Records provided →
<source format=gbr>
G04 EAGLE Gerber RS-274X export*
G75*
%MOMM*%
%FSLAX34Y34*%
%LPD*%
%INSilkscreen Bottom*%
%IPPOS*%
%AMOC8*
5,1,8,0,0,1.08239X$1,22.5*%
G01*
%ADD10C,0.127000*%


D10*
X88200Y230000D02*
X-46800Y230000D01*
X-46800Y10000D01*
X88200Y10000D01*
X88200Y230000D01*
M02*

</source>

---

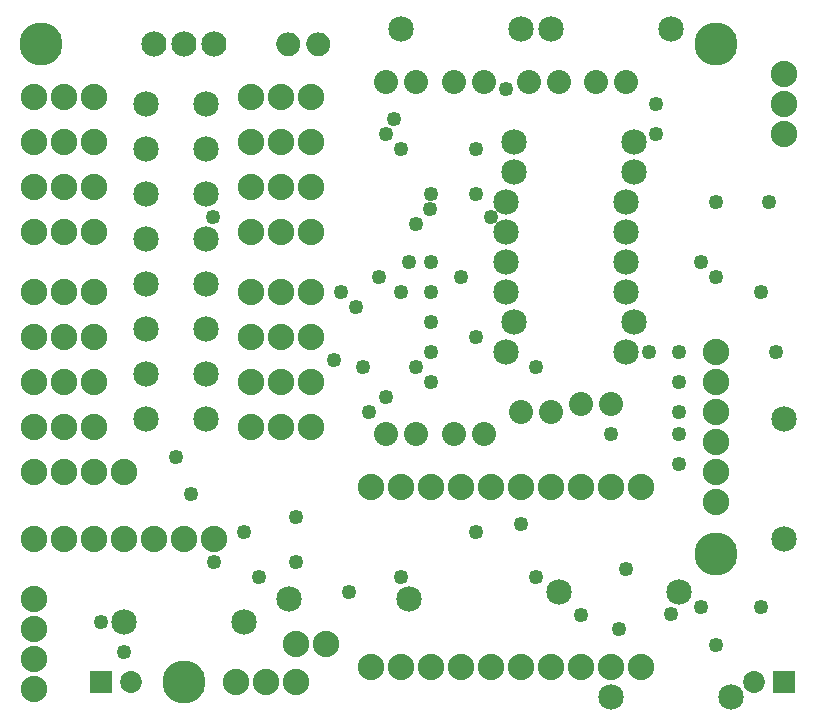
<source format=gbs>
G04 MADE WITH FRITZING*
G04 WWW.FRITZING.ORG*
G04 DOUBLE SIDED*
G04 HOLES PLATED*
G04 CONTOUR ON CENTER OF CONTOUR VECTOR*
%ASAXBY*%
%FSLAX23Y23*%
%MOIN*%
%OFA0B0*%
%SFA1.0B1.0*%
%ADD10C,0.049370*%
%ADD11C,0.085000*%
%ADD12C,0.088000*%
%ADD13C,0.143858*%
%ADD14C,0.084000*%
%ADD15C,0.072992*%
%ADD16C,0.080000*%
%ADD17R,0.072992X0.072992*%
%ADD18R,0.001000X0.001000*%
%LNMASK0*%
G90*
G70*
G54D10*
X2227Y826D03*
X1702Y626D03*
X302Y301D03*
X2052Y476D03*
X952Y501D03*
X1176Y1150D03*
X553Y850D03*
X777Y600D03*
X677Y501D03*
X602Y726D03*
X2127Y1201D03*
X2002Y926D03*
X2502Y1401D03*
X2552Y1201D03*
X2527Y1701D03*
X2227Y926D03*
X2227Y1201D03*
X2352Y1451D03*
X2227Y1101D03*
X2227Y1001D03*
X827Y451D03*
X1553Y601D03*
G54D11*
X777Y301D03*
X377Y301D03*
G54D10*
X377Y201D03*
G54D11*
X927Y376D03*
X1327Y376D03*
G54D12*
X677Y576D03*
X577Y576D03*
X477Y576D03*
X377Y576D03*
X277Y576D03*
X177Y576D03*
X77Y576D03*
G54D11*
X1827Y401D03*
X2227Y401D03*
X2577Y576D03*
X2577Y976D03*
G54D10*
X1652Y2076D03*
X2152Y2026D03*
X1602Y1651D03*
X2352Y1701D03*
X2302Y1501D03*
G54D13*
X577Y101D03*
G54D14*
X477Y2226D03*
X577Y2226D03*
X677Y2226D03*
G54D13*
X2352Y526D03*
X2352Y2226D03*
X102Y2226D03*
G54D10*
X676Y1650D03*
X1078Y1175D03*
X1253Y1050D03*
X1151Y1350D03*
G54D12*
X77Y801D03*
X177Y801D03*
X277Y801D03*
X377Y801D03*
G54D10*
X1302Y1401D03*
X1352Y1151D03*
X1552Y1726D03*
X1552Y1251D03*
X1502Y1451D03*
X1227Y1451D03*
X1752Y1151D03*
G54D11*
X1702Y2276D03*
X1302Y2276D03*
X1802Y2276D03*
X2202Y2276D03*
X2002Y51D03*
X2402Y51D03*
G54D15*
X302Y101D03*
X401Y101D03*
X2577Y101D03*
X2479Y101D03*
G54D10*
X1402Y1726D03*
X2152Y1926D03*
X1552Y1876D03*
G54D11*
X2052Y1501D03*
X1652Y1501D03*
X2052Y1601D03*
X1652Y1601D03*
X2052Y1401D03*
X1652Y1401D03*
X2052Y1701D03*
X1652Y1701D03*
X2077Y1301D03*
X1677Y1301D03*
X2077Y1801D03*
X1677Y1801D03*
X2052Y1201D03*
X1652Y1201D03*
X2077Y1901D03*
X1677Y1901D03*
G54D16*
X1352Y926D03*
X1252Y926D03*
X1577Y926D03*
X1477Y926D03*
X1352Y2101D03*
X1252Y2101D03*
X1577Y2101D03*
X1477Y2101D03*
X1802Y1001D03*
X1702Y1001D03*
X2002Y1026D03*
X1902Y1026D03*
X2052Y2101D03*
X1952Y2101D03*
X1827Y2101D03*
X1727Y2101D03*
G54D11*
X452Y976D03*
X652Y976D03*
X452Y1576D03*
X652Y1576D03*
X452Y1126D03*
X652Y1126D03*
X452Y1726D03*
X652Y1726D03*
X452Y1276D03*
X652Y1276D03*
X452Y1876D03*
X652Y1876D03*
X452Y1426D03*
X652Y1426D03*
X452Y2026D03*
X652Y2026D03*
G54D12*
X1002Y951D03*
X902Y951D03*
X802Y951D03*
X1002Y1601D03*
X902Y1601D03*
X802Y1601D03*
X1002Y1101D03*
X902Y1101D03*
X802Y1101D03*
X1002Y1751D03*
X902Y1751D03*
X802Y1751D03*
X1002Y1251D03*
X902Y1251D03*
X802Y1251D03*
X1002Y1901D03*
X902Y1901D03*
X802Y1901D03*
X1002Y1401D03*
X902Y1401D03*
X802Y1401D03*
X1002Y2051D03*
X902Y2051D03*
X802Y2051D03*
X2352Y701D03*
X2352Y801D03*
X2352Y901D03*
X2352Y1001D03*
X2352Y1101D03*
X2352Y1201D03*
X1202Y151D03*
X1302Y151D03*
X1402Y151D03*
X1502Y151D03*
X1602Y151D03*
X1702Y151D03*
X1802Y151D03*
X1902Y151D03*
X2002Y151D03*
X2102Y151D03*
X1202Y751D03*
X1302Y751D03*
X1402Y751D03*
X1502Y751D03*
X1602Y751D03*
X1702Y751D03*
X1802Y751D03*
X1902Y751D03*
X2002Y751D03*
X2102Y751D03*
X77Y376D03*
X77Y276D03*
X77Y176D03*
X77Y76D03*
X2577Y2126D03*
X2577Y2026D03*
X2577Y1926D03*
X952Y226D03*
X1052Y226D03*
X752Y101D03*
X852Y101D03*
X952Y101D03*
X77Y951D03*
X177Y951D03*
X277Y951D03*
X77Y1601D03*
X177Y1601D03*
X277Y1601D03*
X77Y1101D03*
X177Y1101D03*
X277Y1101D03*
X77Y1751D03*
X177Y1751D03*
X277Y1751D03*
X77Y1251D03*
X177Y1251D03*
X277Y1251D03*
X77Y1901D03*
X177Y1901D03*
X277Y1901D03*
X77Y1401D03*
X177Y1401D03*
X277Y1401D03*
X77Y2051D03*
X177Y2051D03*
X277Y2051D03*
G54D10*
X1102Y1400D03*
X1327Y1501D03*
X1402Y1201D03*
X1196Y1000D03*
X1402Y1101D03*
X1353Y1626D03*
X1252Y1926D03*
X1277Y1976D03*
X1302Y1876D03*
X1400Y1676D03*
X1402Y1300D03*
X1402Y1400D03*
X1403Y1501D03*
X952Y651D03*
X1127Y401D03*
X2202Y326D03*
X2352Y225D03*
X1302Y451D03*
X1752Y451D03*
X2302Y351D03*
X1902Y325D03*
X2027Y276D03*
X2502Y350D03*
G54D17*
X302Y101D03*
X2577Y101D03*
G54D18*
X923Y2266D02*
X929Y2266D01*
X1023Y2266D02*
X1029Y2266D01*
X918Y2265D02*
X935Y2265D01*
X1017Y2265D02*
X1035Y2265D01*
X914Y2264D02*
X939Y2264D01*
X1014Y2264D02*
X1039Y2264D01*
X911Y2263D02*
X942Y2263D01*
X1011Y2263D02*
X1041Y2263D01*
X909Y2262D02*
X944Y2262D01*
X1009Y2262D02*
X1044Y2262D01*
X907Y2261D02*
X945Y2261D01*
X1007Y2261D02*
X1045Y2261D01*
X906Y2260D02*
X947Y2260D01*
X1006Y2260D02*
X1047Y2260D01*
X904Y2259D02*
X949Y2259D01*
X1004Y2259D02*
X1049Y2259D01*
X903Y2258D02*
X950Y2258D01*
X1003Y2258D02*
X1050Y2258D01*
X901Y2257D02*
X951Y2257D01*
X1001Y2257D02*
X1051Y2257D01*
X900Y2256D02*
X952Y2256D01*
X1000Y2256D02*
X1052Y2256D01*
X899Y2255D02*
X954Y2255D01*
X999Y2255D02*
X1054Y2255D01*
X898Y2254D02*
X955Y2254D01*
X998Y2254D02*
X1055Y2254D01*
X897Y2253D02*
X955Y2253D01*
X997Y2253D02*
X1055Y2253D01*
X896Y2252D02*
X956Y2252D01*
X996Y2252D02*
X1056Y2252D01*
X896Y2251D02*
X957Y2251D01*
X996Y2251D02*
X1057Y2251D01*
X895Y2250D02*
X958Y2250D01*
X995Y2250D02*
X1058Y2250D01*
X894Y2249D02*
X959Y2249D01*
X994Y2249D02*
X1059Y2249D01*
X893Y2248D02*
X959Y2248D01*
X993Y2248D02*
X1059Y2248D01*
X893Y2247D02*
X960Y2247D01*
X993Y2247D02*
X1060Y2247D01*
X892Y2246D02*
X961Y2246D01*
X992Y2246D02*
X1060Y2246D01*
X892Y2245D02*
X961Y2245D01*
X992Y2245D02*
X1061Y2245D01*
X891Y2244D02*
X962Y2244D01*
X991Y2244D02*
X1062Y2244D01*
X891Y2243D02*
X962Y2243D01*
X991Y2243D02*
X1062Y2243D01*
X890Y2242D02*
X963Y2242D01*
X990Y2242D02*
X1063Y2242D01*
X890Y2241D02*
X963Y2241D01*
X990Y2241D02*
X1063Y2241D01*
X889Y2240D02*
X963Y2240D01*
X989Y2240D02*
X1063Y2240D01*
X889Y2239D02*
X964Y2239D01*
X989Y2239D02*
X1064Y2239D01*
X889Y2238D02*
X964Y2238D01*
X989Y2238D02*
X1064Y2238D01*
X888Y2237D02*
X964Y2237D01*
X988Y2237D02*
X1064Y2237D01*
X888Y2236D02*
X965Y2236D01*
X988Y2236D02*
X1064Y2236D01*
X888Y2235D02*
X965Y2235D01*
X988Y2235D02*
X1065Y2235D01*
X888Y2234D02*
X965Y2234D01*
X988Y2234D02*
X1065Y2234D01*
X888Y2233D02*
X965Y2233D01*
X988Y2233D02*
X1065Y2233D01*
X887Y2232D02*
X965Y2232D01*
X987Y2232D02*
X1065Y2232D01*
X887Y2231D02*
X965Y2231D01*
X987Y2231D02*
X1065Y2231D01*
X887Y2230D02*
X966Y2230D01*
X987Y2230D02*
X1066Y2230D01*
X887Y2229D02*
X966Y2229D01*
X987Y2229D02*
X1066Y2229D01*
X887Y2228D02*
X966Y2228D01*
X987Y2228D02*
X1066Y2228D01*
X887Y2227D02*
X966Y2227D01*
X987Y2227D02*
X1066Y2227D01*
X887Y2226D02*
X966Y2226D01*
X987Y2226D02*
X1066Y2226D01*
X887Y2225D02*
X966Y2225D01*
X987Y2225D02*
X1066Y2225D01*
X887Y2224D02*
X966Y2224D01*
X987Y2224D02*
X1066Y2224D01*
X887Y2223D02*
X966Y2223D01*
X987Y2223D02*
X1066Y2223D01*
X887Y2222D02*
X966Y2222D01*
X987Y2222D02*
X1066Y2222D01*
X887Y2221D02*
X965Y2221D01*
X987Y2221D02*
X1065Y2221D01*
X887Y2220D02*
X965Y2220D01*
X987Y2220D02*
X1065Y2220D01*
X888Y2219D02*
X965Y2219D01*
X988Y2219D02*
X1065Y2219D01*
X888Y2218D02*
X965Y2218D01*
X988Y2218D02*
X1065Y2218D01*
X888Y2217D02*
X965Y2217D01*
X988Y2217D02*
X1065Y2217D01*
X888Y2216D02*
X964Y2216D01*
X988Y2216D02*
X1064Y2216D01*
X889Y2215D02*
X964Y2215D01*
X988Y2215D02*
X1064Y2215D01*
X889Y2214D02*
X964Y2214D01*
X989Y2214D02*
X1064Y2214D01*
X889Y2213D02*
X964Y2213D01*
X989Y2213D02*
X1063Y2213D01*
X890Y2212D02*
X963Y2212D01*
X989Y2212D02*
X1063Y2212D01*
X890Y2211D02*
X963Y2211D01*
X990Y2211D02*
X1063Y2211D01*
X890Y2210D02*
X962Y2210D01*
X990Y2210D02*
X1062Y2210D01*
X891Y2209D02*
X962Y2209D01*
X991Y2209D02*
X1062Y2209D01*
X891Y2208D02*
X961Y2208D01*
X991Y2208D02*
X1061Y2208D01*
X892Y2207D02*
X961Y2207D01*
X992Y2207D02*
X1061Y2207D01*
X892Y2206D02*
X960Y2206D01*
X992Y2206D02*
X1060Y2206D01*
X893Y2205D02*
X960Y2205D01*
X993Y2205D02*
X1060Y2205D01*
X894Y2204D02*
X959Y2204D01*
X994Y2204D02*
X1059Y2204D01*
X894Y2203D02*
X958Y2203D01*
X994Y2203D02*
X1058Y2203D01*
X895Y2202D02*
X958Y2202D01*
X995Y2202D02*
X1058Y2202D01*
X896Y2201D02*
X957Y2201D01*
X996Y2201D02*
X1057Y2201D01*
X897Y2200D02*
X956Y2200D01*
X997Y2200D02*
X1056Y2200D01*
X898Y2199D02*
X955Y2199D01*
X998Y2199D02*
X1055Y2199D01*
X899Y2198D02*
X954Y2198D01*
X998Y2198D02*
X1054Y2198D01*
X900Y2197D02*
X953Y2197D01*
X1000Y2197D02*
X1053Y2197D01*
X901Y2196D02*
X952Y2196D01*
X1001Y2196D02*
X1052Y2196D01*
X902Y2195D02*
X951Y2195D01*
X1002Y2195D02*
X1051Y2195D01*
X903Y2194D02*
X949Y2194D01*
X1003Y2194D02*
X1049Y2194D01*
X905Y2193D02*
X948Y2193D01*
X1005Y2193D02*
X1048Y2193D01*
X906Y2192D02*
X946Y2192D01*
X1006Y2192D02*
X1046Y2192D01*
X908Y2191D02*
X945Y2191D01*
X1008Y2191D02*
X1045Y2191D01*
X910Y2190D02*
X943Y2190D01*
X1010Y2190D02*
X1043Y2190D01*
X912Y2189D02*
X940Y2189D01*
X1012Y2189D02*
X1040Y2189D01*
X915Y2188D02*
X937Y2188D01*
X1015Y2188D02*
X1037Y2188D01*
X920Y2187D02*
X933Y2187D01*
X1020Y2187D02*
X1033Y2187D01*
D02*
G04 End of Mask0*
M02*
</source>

* * *

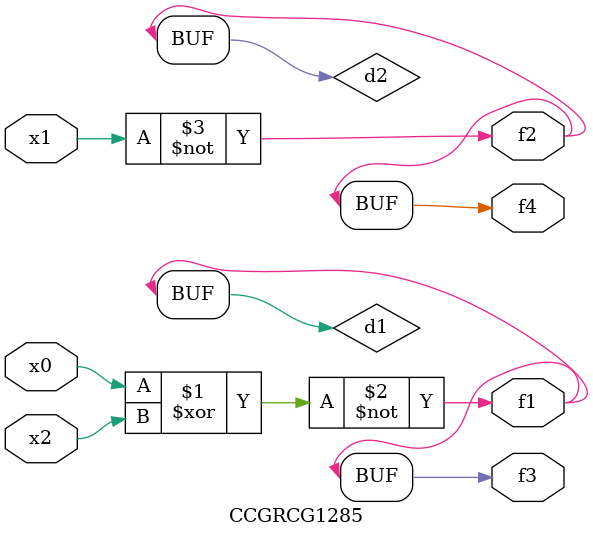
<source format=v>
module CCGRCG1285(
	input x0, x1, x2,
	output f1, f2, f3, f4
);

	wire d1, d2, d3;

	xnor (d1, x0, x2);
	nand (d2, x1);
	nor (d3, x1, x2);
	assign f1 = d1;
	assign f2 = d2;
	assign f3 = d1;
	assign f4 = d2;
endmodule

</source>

Aim of the task →
Please report every line in the entries above that holds the string "format".

Answer to this problem →
<source format=gbr>
<source format=gbs>
<source format=v>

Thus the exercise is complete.